Web-based instruction encourages students to share their work, providing a safe and familiar environment to do so. Students’ familiarity with the medium fosters feelings of competence and self-confidence.  Online learning additionally provides educators the opportunity to guide students to quality information on the Internet. Students learn how to use critical thinking skills to become even more skilled in navigating the wealth of information available on the Internet.

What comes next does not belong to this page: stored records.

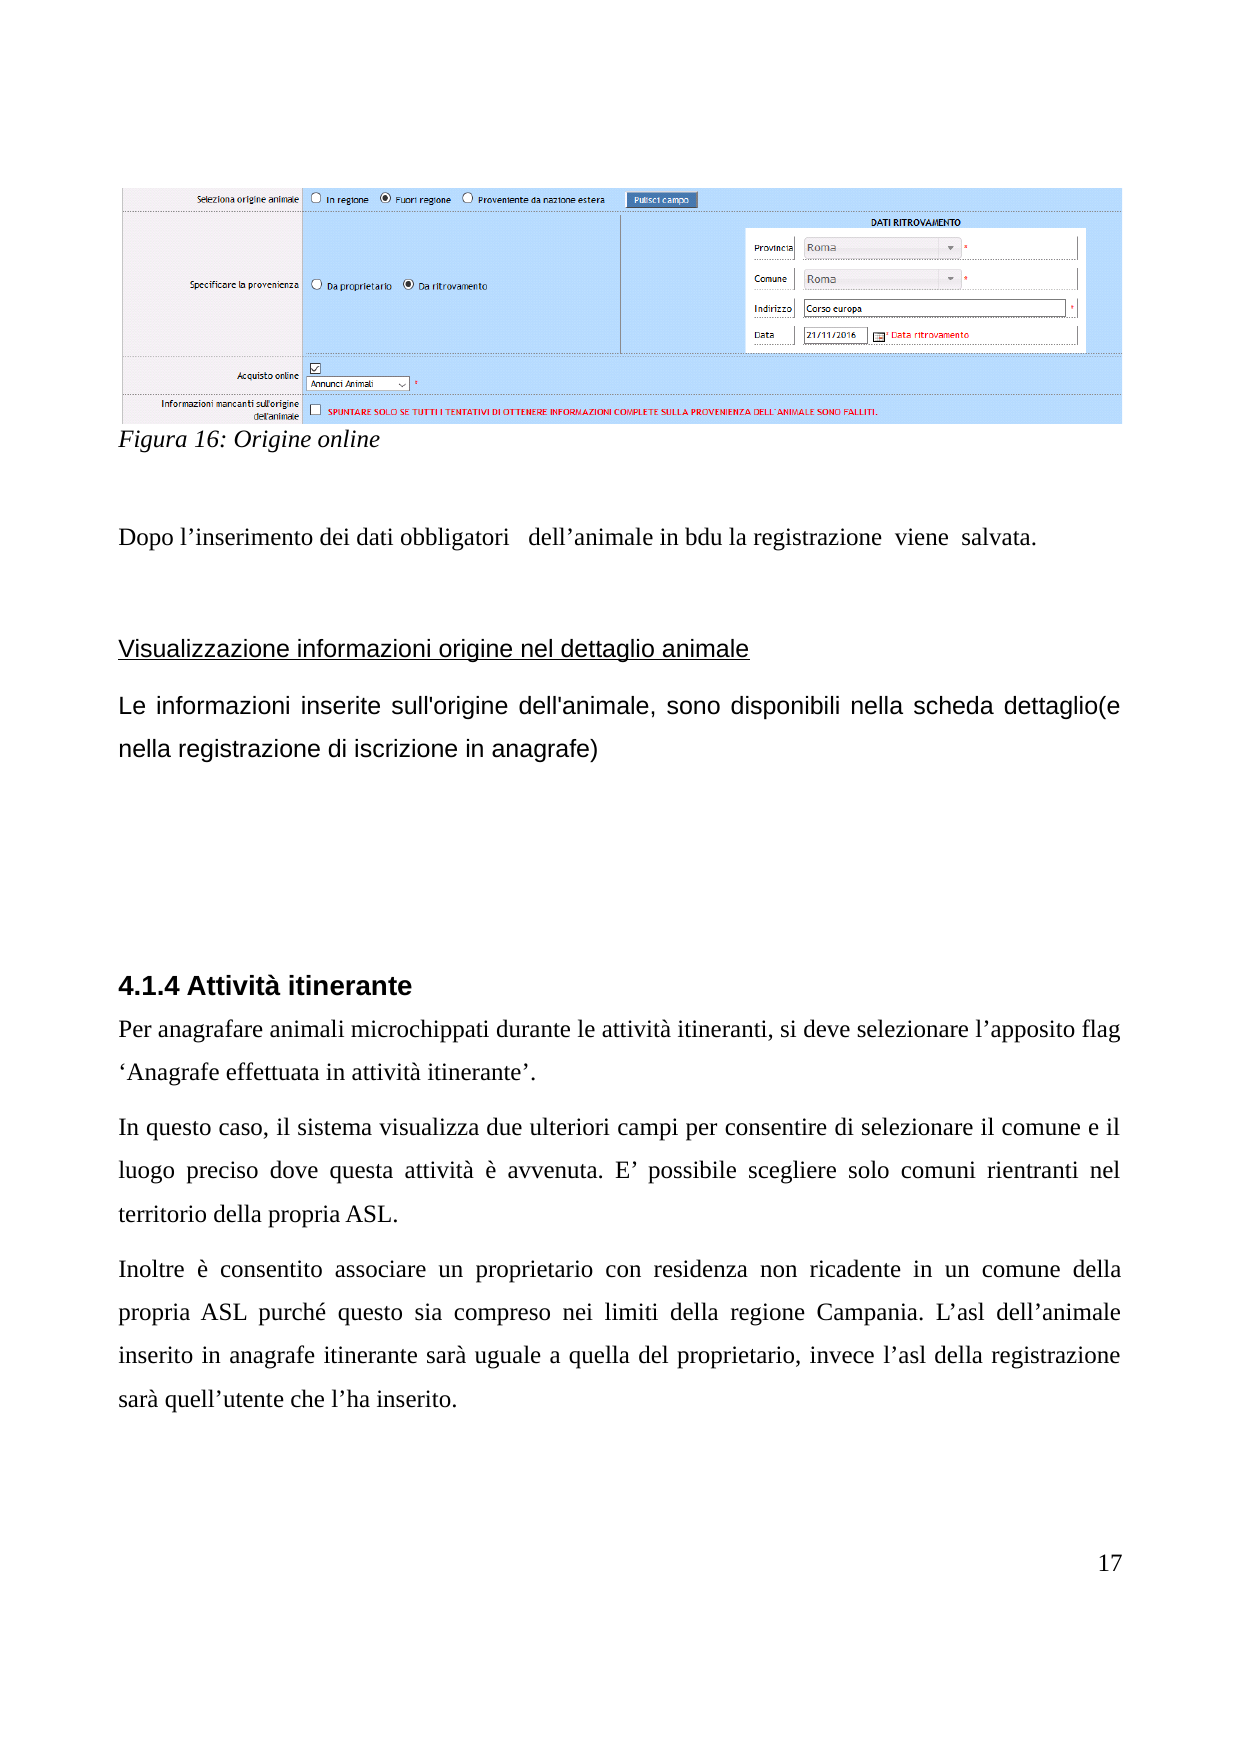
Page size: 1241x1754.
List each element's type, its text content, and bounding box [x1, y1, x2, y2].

text Figura 16: Origine online [118, 424, 1122, 452]
text Visualizzazione informazioni origine nel dettaglio animale [118, 634, 1122, 662]
text Dopo l’inserimento dei dati obbligatori dell’animale in bdu la registrazione viene salvata. [118, 522, 1122, 551]
text Inoltre è consentito associare un proprietario con residenza non ricadente in un comune della propria ASL purché questo sia compreso nei limiti della regione Campania. L’asl dell’animale inserito in anagrafe itinerante sarà uguale a quella del proprietario, invece l’asl della registrazione sarà quell’utente che l’ha inserito. [118, 1254, 1122, 1412]
text Le informazioni inserite sull'origine dell'animale, sono disponibili nella scheda dettaglio(e nella registrazione di iscrizione in anagrafe) [118, 691, 1122, 763]
picture [118, 188, 1123, 424]
text Per anagrafare animali microchippati durante le attività itineranti, si deve selezionare l’apposito flag ‘Anagrafe effettuata in attività itinerante’. [118, 1014, 1122, 1086]
subtitle 4.1.4 Attività itinerante [118, 969, 1122, 1001]
text In questo caso, il sistema visualizza due ulteriori campi per consentire di selezionare il comune e il luogo preciso dove questa attività è avvenuta. E’ possibile scegliere solo comuni rientranti nel territorio della propria ASL. [118, 1112, 1122, 1227]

Eight Standards Guide Internet-Based Learning

Tuesday, October 2nd, 2012

Online Instructional Model

An effective online instructional program integrates innovative, research-based components.  eTutor began conducting research in the fall of 1997 and determined that online instructional programs should be guided by the following standards:

  1. Instructional lesson format needs to be consistent
  2. Immediate feedback is necessary for both student and parent
  3. Instruction should be customized to student progress
  4. Parents need to be part of the teaching-learning program
  5. Instruction should be linked to National and State Learning Goals
  6. Appropriate Internet links need to be an integral part of each instructional lesson
  7. Instructional lessons should be available to students from grades K – 12
  8. Students should learn the value and appropriate use of the Internet while completing instructional lessons

Beginning in 1998, eTutor established a new, higher standard for delivering fully integrated, superior learning over the Internet for grades K through 12.  eTutor accomplishes this by incorporating the best of current instructional practice with the power of the latest internet technology.